At trial, Williams said the shooting was accidental. He told jurors he believed the .45-caliber handgun was unloaded while he was trying to put on a trigger lock. He said he dry-fired the weapon, heard it fire, and then noticed Bell’s wound. He testified that he touched Bell and saw blood. He said he began shaking her and shouting, “I think she’s dead.” Williams also said he heard a door close and then realized the gun was gone. “I didn’t want that to happen,” he told the jury. Prosecutors challenged that account by pointing to the hidden or missing firearm and the evidence that Williams left before calling for help.

Before the trial, the defense sought to narrow the case. At a preliminary hearing, attorney Eugene Gibbons said there was no sign of yelling, a domestic dispute or a fight inside the apartment before Bell was shot. He said the record did not support an inference of premeditation. Assistant District Attorney Danielle Gallaher answered that the physical scene did not look like an accident. Gallaher said that if Bell had been shot by mistake, officers would have found the gun next to her, not missing from the spot where trained investigators searched. A judge allowed the case to continue, and the jury later chose third-degree murder.

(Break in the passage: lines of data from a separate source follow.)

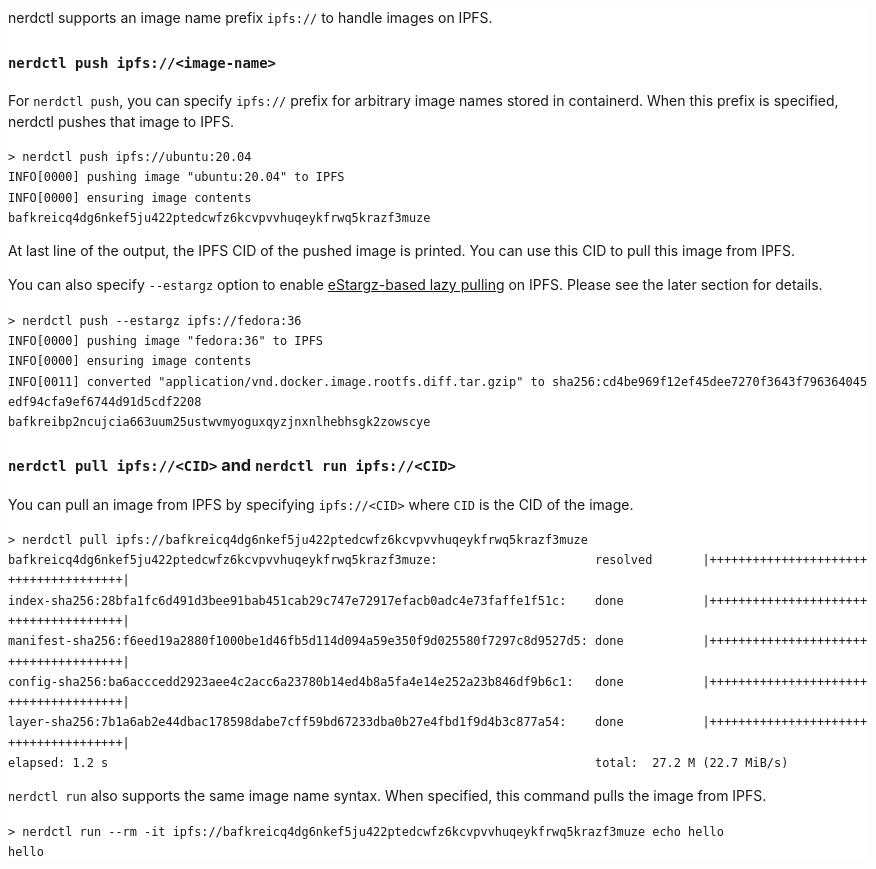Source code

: nerdctl supports an image name prefix `ipfs://` to handle images on IPFS.

### `nerdctl push ipfs://<image-name>`

For `nerdctl push`, you can specify `ipfs://` prefix for arbitrary image names stored in containerd.
When this prefix is specified, nerdctl pushes that image to IPFS.

```console
> nerdctl push ipfs://ubuntu:20.04
INFO[0000] pushing image "ubuntu:20.04" to IPFS
INFO[0000] ensuring image contents
bafkreicq4dg6nkef5ju422ptedcwfz6kcvpvvhuqeykfrwq5krazf3muze
```

At last line of the output, the IPFS CID of the pushed image is printed.
You can use this CID to pull this image from IPFS.

You can also specify `--estargz` option to enable [eStargz-based lazy pulling](https://github.com/containerd/stargz-snapshotter/blob/v0.10.0/docs/ipfs.md) on IPFS.
Please see the later section for details.

```console
> nerdctl push --estargz ipfs://fedora:36
INFO[0000] pushing image "fedora:36" to IPFS
INFO[0000] ensuring image contents
INFO[0011] converted "application/vnd.docker.image.rootfs.diff.tar.gzip" to sha256:cd4be969f12ef45dee7270f3643f796364045edf94cfa9ef6744d91d5cdf2208
bafkreibp2ncujcia663uum25ustwvmyoguxqyzjnxnlhebhsgk2zowscye
```

### `nerdctl pull ipfs://<CID>` and `nerdctl run ipfs://<CID>`

You can pull an image from IPFS by specifying `ipfs://<CID>` where `CID` is the CID of the image.

```console
> nerdctl pull ipfs://bafkreicq4dg6nkef5ju422ptedcwfz6kcvpvvhuqeykfrwq5krazf3muze
bafkreicq4dg6nkef5ju422ptedcwfz6kcvpvvhuqeykfrwq5krazf3muze:                      resolved       |++++++++++++++++++++++++++++++++++++++|
index-sha256:28bfa1fc6d491d3bee91bab451cab29c747e72917efacb0adc4e73faffe1f51c:    done           |++++++++++++++++++++++++++++++++++++++|
manifest-sha256:f6eed19a2880f1000be1d46fb5d114d094a59e350f9d025580f7297c8d9527d5: done           |++++++++++++++++++++++++++++++++++++++|
config-sha256:ba6acccedd2923aee4c2acc6a23780b14ed4b8a5fa4e14e252a23b846df9b6c1:   done           |++++++++++++++++++++++++++++++++++++++|
layer-sha256:7b1a6ab2e44dbac178598dabe7cff59bd67233dba0b27e4fbd1f9d4b3c877a54:    done           |++++++++++++++++++++++++++++++++++++++|
elapsed: 1.2 s                                                                    total:  27.2 M (22.7 MiB/s)
```

`nerdctl run` also supports the same image name syntax.
When specified, this command pulls the image from IPFS.

```console
> nerdctl run --rm -it ipfs://bafkreicq4dg6nkef5ju422ptedcwfz6kcvpvvhuqeykfrwq5krazf3muze echo hello
hello
```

The sentencing hearing focused heavily on what Bell’s family lost and what Miracle now requires. Delaware County Court of Common Pleas Judge Margaret Amoroso addressed Tylicia Bell by name and spoke about the limits of the courtroom. “I wish I had the power to bring Tanyiah back, and if I could, Tylicia, I would,” Amoroso said. “I see your pain, I do. I see it, but I can’t imagine it.” The sentence of 22 to 44 years means Williams will be in prison through much of Miracle’s childhood and possibly well into her adulthood, depending on parole decisions.

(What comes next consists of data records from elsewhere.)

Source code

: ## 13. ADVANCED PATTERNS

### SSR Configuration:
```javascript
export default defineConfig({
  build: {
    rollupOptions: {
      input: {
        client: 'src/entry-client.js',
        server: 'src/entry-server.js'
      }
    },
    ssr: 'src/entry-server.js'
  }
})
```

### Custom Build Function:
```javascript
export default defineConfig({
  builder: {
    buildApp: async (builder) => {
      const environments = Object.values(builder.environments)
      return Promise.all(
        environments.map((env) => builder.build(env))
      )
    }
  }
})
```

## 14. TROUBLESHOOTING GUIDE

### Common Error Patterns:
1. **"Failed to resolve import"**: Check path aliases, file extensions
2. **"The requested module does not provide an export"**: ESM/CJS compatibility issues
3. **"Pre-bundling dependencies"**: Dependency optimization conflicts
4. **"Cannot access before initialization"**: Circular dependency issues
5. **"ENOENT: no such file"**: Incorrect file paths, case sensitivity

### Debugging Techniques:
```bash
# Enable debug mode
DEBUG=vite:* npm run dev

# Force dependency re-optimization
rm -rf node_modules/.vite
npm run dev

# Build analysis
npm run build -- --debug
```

Relatives have said Miracle has made progress despite the early prognosis. She still needs machines to live and requires near-constant attention, but her family said she has moved her arms, legs and head. Tylicia Bell has described mixed emotions while caring for her granddaughter. She said frustration and rage sometimes surface because Miracle reminds her of Williams and the shooting, but caring for the child also brings thoughts of Tanyiah and what she would have wanted. For Bell’s family, that care has become a daily reminder of both the killing and the life that survived it.

Currently, Williams’ conviction leaves the case in the post-sentencing stage. Any appeal would address legal issues from the trial or sentencing, not the basic fact that a Delaware County jury found him guilty. Bell’s relatives continue to raise Miracle while the criminal sentence begins.

Author note: Last updated June 20, 2026.